沖縄海邦銀行(上地英由頭取)は12日、2015年3月期の第1四半期決算(14年4~6月期、単体)を発表した。売上高にあたる経常収益は、前期あった有価証券売却益の反動減や利回りの低下による貸出金利息収入の減少で前年同期比9・5%減の32億6900万円となった。債務者区分の見直しや貸し倒れ実績率の悪化で不良債権処理額が増え、与信費用が増加。経常利益は30%減の6億7900万円となった。

 本業のもうけを示すコア業務純益は22・7%増の5億2800万円。貸出金利息収入は減少したが、市況の改善で有価証券利息配当金が増えたほか、預金利回りの低下で預金支払いコストが減少して資金利益が増加した。四半期純利益は25・6%減の5億2500万円となった。

 貸出金残高(平均)は前年同期比6・2%増の3781億8200万円。
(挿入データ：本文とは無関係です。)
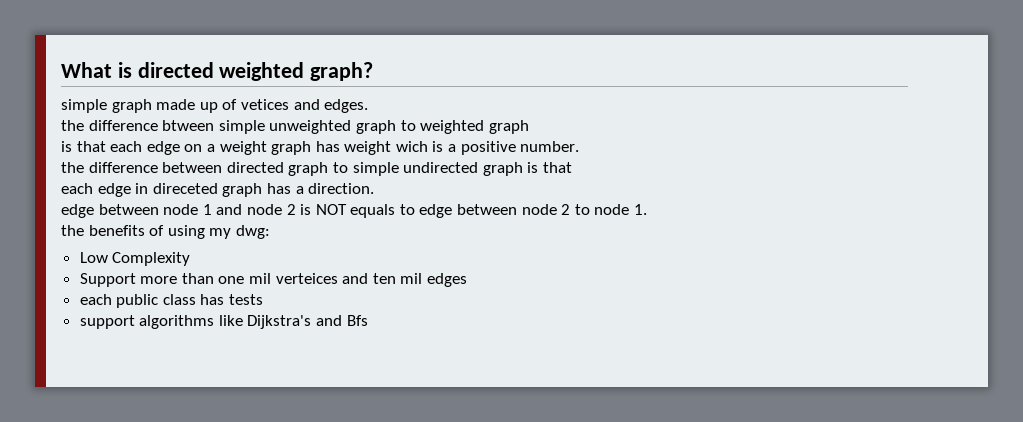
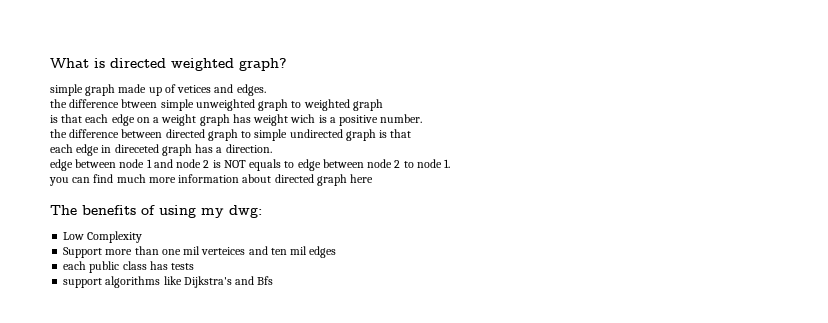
[61,225,84,236] the -> [49,174,374,186] [50,205,77,215] you can find much more information about directed graph here // The

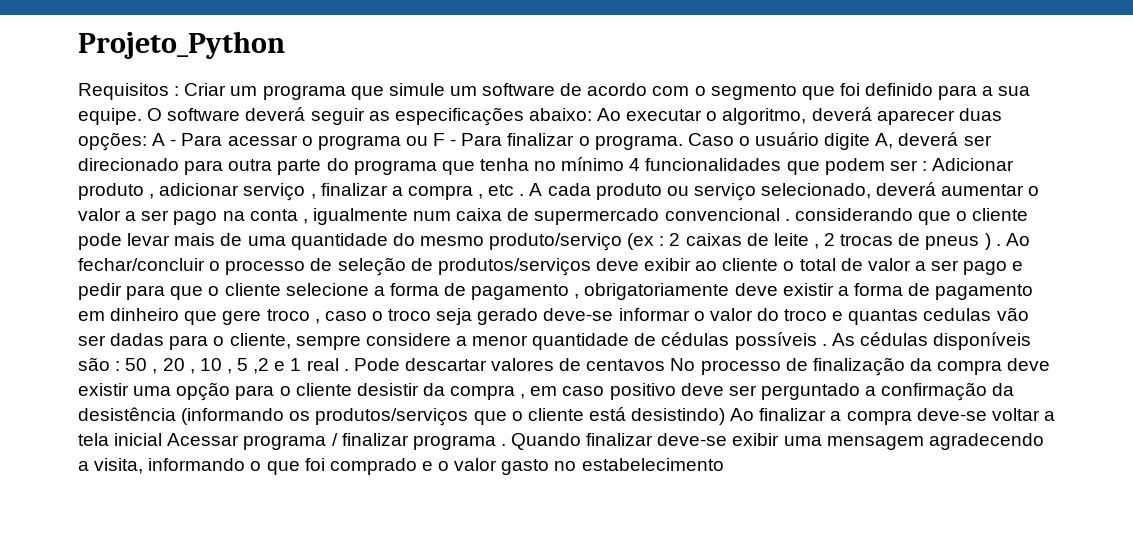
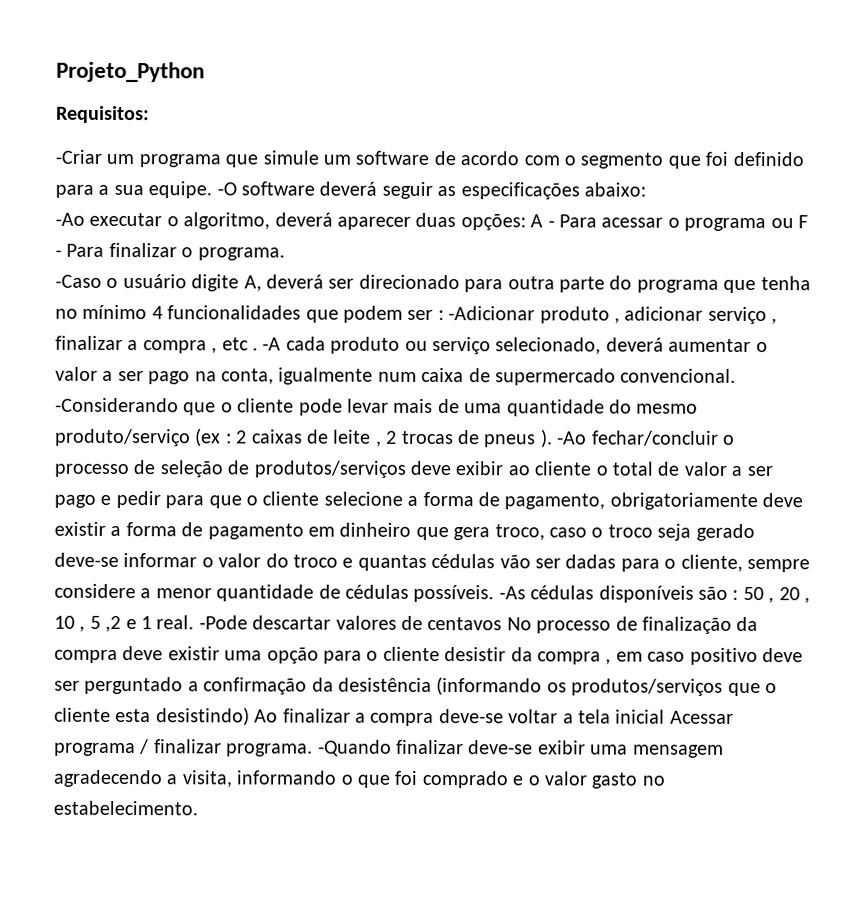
[78,83,227,100] Requisitos : Criar -> [56,105,150,124] [55,149,102,164] Requisitos: // -Criar
[147,108,163,121] O -> [216,182,237,196] -O
[597,108,622,121] Ao -> [55,212,85,226] // -Ao
[687,133,734,146] Caso -> [55,274,102,288] // -Caso
[932,158,1015,171] Adicionar -> [448,306,536,321] -Adicionar
[529,183,543,196] A -> [262,337,282,351] -A
[249,209,308,224] conta , -> [221,368,274,385] conta,
[664,208,913,221] convencional . considerando -> [620,368,737,383] [55,397,179,413] convencional. -Considerando
[984,233,1030,250] ) . Ao -> [540,429,588,448] ). -Ao
[471,284,580,300] pagamento , -> [504,493,606,510] pagamento,
[222,309,320,325] gere troco , -> [453,524,545,541] gera troco,
[923,308,992,321] cedulas -> [431,553,496,569] cédulas
[734,332,855,350] possíveis . As -> [413,584,526,603] possíveis. -As
[306,358,400,371] real . Pode -> [156,615,248,630] real. -Pode
[588,407,626,421] está -> [115,709,152,723] esta
[412,433,582,450] programa . Quando -> [226,739,392,757] programa. -Quando
[581,458,724,471] estabelecimento -> [53,800,198,816] estabelecimento.

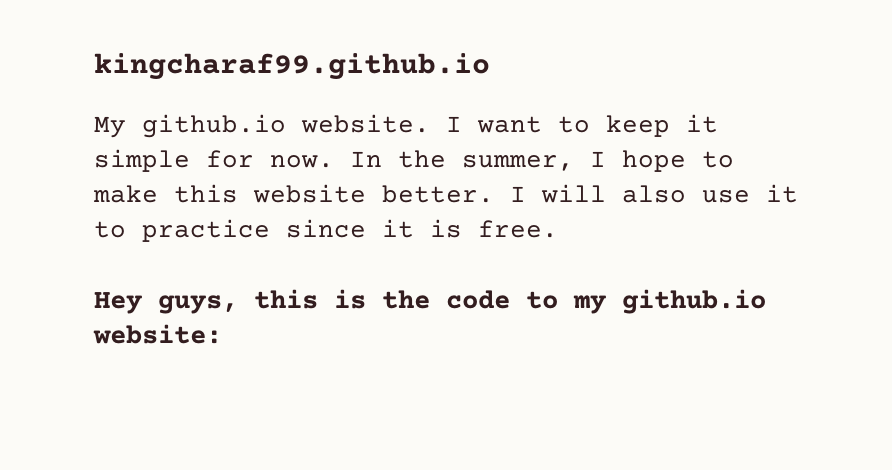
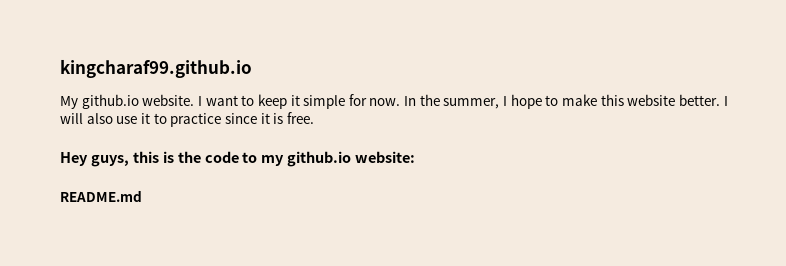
(222, 334) none -> [60,190,142,202] // README.md

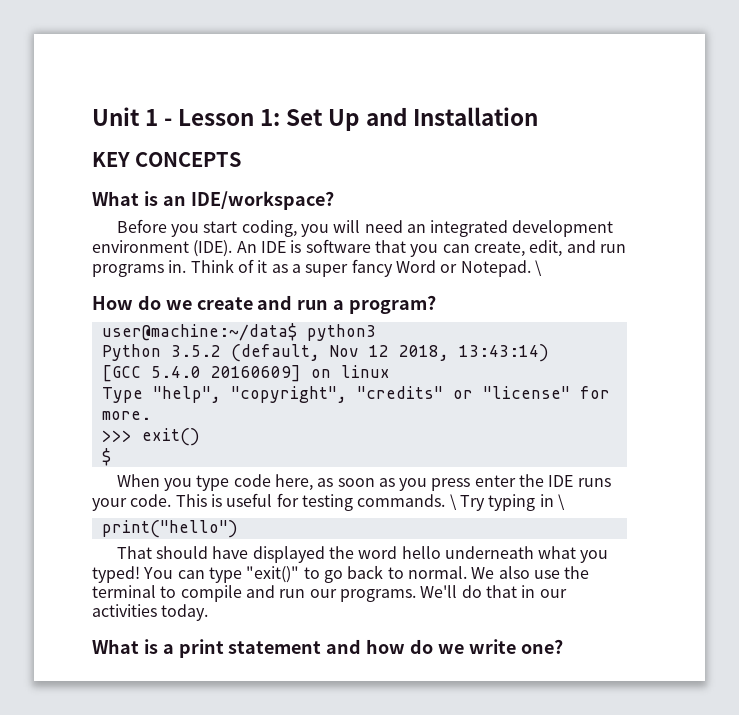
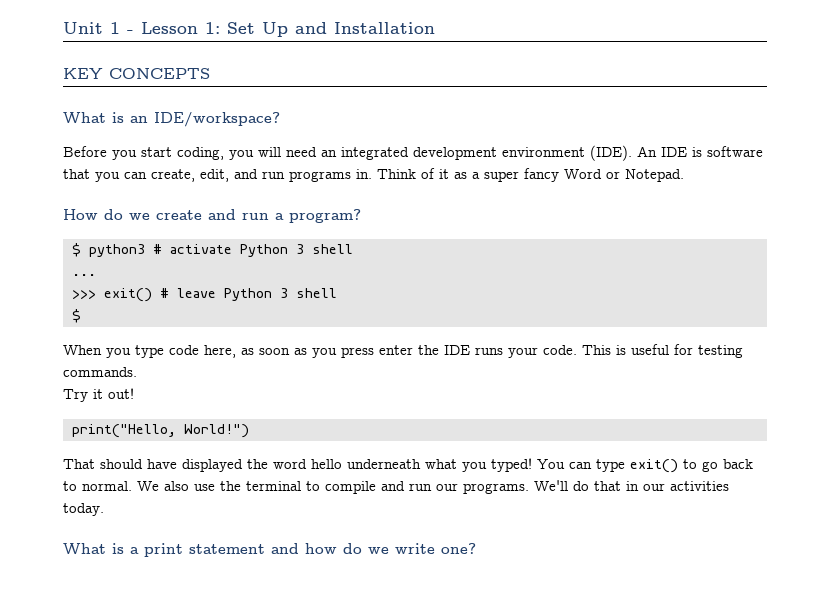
[534,260,542,276] \ -> (684, 175) none
[101,323,297,341] user@machine:~/data$ -> [71,243,81,257] $
[101,344,549,362] [101,365,390,382] [101,386,610,403] [101,411,151,420] [101,428,200,446] // Python 3.5.2 (default, Nov 12 2018, 13:43:14) // [GCC 5.4.0 20160609] on linux // Type "help", "copyright", "credits" or "license" for more. // >>> exit() -> [152,244,353,257] [71,274,96,276] [71,288,337,302] # activate Python 3 shell // ... // >>> exit() # leave Python 3 shell
[449,494,565,511] [101,520,238,538] \ Try typing in \ // print("hello") -> [63,388,134,402] [71,424,249,438] // Try it out! // print("Hello, World!")
[246,566,300,583] "exit()" -> [630,459,678,473] exit()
消費者ローン、住宅ローン、企業向け融資ともに伸びた。預金残高(平均)は個人向け、法人向けは減少したが、地方公共団体向けが伸びて、1・7%増の5832億3200万円だった。不良債権残高は前期比0・5%(5500万円)増の100億8500万円。開示債権比率は0・19ポイント低下の2・63%となった。